Food Waste & The Environment
Food waste is responsible for 8-10% of global greenhouse gas emissions. This is more than all commercial flights, but I don’t think enough people are aware of the role food waste plays in the climate crisis. When food waste goes to landfill, it can’t break down naturally and releases methane. There are also emissions from refuse trucks to take into account, as well as the energy and resources from growing, packaging and transporting the food.
To put it into perspective, 70% of food waste comes from our homes, but 70% of food that’s wasted could actually have been eaten. Environmental issues can seem so huge and overwhelming, but food waste is something we can all start to reduce, right from the comfort of our kitchens.
Lost Connections
It feels like, with our busy, modern lives, we’ve lost that connection with where our food comes from, with how it’s grown, and the time, effort and resources that go into it. Many of us are so used to just popping to the supermarket and grabbing what we want. I think that the food shortages and demand on food banks during the pandemic has made us think a bit more about this, but there’s still not enough being done. Over a year, the UK’s edible food waste would make the equivalent of over 15 billion meals – enough to feed the entire population three meals a day for 11 weeks. Meanwhile, three billion people around the world are unable to afford a healthy diet.
What We Can Do
I think that raising awareness of the impact of food waste is key, as well as showing people how they can start making changes. My book and the idea of compleating are a positive way to make a difference. I love to cook and I hope that, because cooking can
be fun, that it gives people an inspiring way to reduce their food waste, rather than it feeling like a burden or chore. I also think that the government needs to take more responsibility and tell the truth about the role our food and agriculture plays in emissions.
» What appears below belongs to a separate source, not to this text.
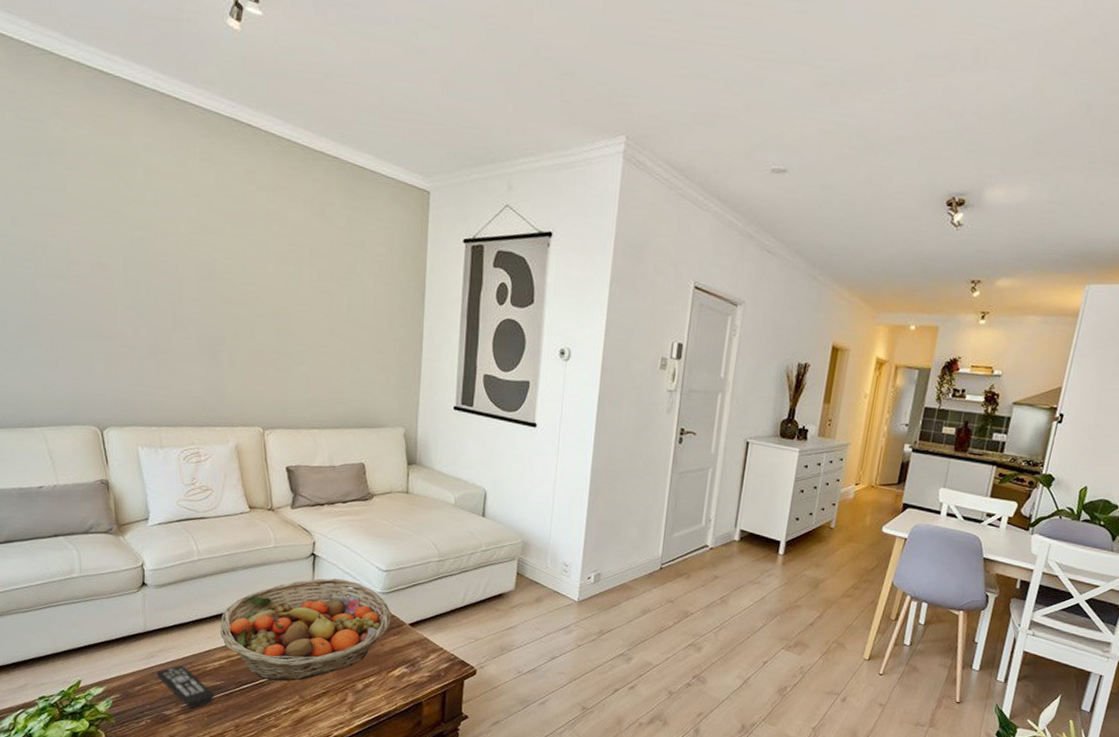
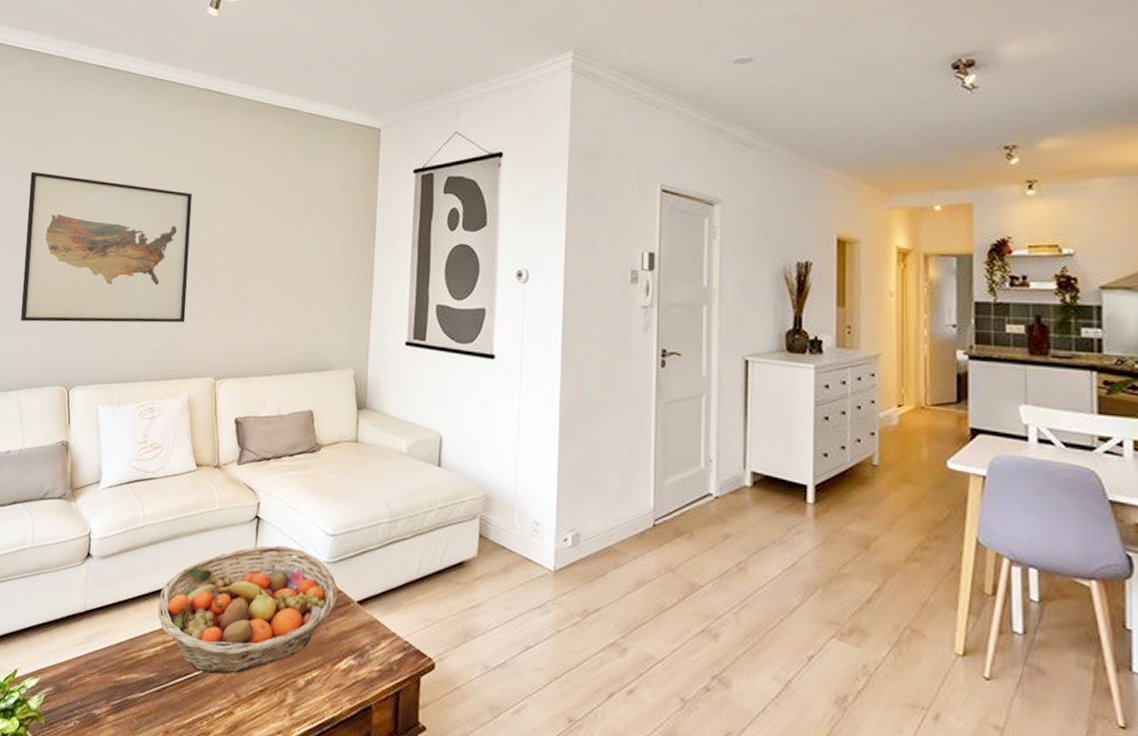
wall art: none [23,187,227,372] -> present [20,171,192,323]
remote control: present [156,665,215,708] -> none [90,652,147,707]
Other Sustainability Experts
There are so many brilliant people and companies trying to make a difference to food waste. I love following Laura Gaga, aka Reduction Raider, who creates meals from reduced yellow sticker or unwanted food. I’m also a big fan of the apps Too Good To Go and OLIO, which are a great way to rescue unwanted food from local people, restaurants and businesses, as well as Oddbox, which rescues wonky or surplus food from farmers.
My book, The Complete Book of Vegan Compleating: An A-Z of Zero-Waste Eating For the Mindful Vegan, is out now and available from all the usual places. If you would like a copy, please consider buying via Bookshop. org, which helps support independent booksellers. I’m speaking at lots of different virtual and in-person events. I hope to work with Vegfest soon and to continue to partner with my local Kent Vegan Events.